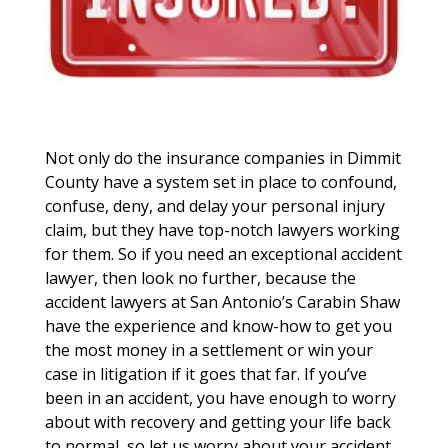
Not only do the insurance companies in Dimmit
County have a system set in place to confound,
confuse, deny, and delay your personal injury
claim, but they have top-notch lawyers working
for them. So if you need an exceptional accident
lawyer, then look no further, because the
accident lawyers at San Antonio’s Carabin Shaw
have the experience and know-how to get you
the most money in a settlement or win your
case in litigation if it goes that far. If you’ve
been in an accident, you have enough to worry
about with recovery and getting your life back
to normal, so let us worry about your accident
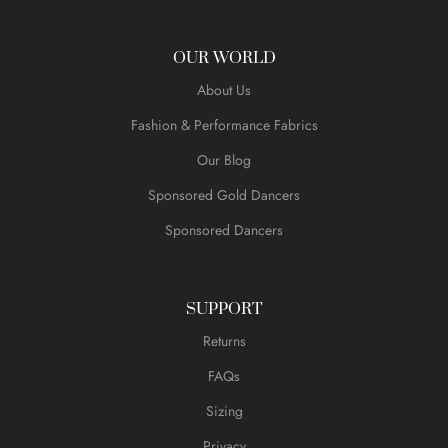
OUR WORLD
About Us
Fashion & Performance Fabrics
Our Blog
Sponsored Gold Dancers
Sponsored Dancers
SUPPORT
Returns
FAQs
Sizing
Privacy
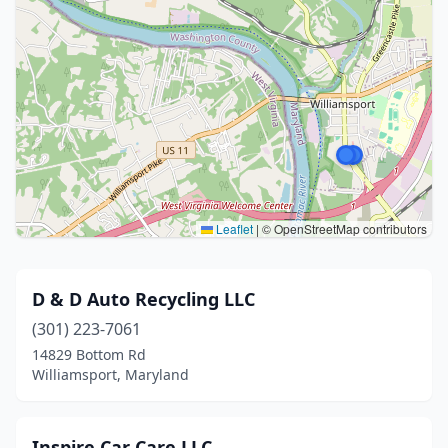
Leaflet
|
© OpenStreetMap contributors
D & D Auto Recycling LLC
(301) 223-7061
14829 Bottom Rd
Williamsport, Maryland
Inspire Car Care LLC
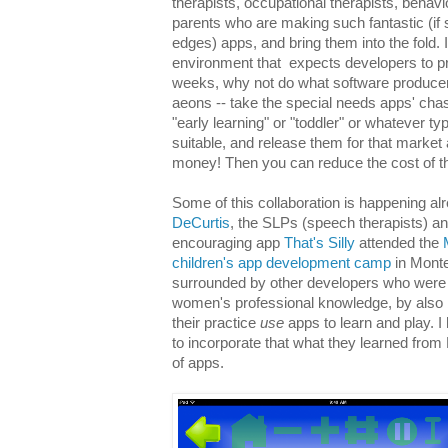
therapists, occupational therapists, behavi
parents who are making such fantastic (i
edges) apps, and bring them into the fold.
environment that expects developers to 
weeks, why not do what software producer
aeons -- take the special needs apps' cha
"early learning" or "toddler" or whatever t
suitable, and release them for that market
money! Then you can reduce the cost of th
Some of this collaboration is happening al
DeCurtis
, the SLPs (speech therapists) a
encouraging app
That's Silly
attended the
children's app development camp
in Monte
surrounded by other developers who were f
women's professional knowledge, by also b
their practice
use
apps to learn and play. 
to incorporate that what they learned from
of apps.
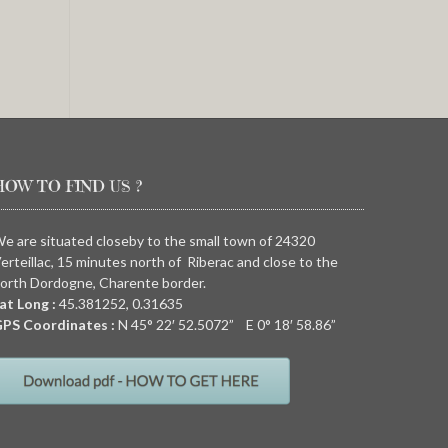
HOW TO FIND US ?
e are situated closeby to the small town of 24320
erteillac, 15 minutes north of Riberac and close to the
orth Dordogne, Charente border.
at Long :
45.381252, 0.31635
PS Coordinates :
N
45° 22′ 52.5072” E
0° 18′ 58.86”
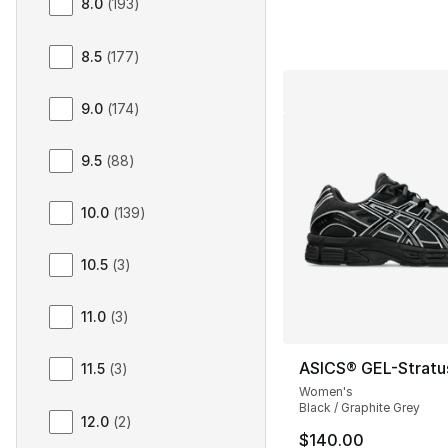
8.0
(
193
)
8.5
(
177
)
9.0
(
174
)
9.5
(
88
)
10.0
(
139
)
10.5
(
3
)
11.0
(
3
)
ASICS® GEL-Stratu
11.5
(
3
)
Women's
Black / Graphite Grey
12.0
(
2
)
$140.00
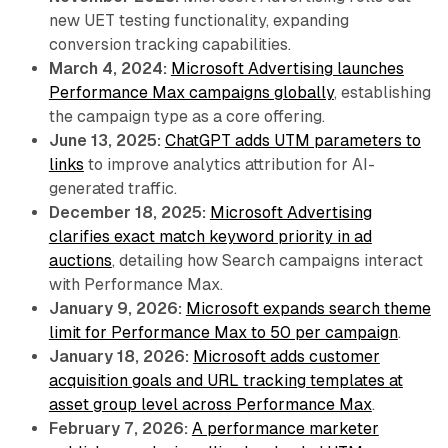
new UET testing functionality, expanding
conversion tracking capabilities.
March 4, 2024:
Microsoft Advertising launches
Performance Max campaigns globally
, establishing
the campaign type as a core offering.
June 13, 2025:
ChatGPT adds UTM parameters to
links
to improve analytics attribution for AI-
generated traffic.
December 18, 2025:
Microsoft Advertising
clarifies exact match keyword priority in ad
auctions
, detailing how Search campaigns interact
with Performance Max.
January 9, 2026:
Microsoft expands search theme
limit for Performance Max to 50 per campaign
.
January 18, 2026:
Microsoft adds customer
acquisition goals and URL tracking templates at
asset group level across Performance Max
.
February 7, 2026:
A performance marketer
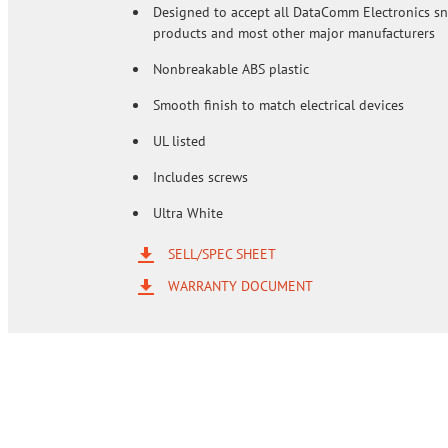
Designed to accept all DataComm Electronics s
products and most other major manufacturers
Nonbreakable ABS plastic
Smooth finish to match electrical devices
UL listed
Includes screws
Ultra White
SELL/SPEC SHEET
WARRANTY DOCUMENT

▶ **Your goal**
Reproduce the rows word for word, starting at the beginning of the rows and ending at the line that contains "Inspire Car Care LLC", with both ends included. Leave the pictures out of your copy.

▶ **Result**
Not only do the insurance companies in Dimmit
County have a system set in place to confound,
confuse, deny, and delay your personal injury
claim, but they have top-notch lawyers working
for them. So if you need an exceptional accident
lawyer, then look no further, because the
accident lawyers at San Antonio’s Carabin Shaw
have the experience and know-how to get you
the most money in a settlement or win your
case in litigation if it goes that far. If you’ve
been in an accident, you have enough to worry
about with recovery and getting your life back
to normal, so let us worry about your accident
OUR WORLD
About Us
Fashion & Performance Fabrics
Our Blog
Sponsored Gold Dancers
Sponsored Dancers
SUPPORT
Returns
FAQs
Sizing
Privacy
Leaflet
|
© OpenStreetMap contributors
D & D Auto Recycling LLC
(301) 223-7061
14829 Bottom Rd
Williamsport, Maryland
Inspire Car Care LLC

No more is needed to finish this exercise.